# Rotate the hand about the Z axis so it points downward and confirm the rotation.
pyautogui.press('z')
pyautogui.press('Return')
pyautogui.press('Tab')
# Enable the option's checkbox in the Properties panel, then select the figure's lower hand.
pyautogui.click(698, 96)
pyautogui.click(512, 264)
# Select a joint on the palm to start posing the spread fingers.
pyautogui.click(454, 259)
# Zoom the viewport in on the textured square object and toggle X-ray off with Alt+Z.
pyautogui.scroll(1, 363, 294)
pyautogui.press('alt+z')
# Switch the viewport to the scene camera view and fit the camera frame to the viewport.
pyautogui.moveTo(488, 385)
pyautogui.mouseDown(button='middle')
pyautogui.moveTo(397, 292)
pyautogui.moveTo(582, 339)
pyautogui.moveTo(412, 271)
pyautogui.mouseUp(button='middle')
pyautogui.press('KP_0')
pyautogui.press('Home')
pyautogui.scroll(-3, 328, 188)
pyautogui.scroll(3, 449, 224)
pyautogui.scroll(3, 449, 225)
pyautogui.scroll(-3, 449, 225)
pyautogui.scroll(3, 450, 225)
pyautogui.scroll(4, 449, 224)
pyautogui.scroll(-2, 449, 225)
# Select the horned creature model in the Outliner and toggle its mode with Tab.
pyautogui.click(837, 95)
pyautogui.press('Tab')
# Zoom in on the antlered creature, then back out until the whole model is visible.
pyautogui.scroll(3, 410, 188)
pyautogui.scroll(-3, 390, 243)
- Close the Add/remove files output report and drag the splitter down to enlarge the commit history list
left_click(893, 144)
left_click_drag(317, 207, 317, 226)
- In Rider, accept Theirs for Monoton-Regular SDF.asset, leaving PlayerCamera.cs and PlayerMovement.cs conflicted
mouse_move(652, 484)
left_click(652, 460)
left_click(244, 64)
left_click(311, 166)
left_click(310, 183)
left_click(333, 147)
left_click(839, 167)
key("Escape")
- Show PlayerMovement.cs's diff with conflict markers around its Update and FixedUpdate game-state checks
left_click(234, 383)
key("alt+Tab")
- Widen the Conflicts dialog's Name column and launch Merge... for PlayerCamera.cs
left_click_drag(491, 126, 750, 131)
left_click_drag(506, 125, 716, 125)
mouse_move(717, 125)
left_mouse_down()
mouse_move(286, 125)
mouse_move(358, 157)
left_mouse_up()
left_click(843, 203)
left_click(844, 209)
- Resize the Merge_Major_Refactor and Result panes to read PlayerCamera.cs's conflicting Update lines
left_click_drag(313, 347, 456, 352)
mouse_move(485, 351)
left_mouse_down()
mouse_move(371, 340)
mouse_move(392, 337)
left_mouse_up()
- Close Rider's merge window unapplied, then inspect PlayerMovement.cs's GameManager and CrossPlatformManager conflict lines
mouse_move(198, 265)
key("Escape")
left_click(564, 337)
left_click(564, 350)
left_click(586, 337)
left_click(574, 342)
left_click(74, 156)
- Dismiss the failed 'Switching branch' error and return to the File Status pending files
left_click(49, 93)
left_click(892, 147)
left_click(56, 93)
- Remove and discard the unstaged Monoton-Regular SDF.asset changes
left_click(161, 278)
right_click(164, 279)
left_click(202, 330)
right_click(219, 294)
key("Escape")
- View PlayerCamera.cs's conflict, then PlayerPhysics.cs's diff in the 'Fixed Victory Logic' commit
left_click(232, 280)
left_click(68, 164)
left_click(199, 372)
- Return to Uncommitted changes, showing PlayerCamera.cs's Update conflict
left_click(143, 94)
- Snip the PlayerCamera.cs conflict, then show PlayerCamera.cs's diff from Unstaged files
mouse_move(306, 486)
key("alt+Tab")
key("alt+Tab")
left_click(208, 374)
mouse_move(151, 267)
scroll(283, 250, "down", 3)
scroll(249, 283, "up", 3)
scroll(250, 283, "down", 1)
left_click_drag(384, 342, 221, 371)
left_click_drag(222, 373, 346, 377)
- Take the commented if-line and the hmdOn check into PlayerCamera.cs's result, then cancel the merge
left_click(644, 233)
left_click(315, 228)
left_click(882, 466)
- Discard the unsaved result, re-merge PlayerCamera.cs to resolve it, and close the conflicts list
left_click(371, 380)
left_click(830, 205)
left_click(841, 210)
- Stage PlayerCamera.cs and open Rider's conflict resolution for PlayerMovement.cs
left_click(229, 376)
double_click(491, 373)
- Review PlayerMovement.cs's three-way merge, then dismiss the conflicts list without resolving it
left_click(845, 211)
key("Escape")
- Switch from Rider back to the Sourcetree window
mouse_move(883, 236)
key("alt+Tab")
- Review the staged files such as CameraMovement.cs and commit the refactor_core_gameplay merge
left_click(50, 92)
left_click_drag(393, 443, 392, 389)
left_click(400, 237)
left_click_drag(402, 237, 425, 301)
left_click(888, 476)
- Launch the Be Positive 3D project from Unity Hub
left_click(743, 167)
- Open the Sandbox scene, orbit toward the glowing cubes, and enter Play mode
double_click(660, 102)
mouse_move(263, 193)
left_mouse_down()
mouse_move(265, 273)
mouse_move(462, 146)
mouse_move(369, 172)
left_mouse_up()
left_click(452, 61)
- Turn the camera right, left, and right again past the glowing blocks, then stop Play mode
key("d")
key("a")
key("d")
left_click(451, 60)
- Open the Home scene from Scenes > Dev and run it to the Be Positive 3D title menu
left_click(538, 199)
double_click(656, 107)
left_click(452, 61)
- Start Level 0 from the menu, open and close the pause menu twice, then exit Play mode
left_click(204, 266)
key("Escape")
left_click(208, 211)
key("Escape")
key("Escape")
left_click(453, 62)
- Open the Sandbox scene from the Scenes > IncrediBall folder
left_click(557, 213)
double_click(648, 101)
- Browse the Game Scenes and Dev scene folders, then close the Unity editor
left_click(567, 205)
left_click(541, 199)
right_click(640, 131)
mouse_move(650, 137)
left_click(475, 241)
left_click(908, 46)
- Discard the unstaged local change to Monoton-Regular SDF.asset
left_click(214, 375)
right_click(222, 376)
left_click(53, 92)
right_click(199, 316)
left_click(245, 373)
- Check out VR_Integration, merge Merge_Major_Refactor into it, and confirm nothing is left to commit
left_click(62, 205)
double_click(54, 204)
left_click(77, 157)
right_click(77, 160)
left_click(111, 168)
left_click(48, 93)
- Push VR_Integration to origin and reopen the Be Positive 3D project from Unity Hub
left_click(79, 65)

○ ○ ○ ○

Please return exactly the lines from the first line of the material through the one with "pyautogui.click(512, 264)", and no lines after it.

**Solution to this exercise**
# Rotate the hand about the Z axis so it points downward and confirm the rotation.
pyautogui.press('z')
pyautogui.press('Return')
pyautogui.press('Tab')
# Enable the option's checkbox in the Properties panel, then select the figure's lower hand.
pyautogui.click(698, 96)
pyautogui.click(512, 264)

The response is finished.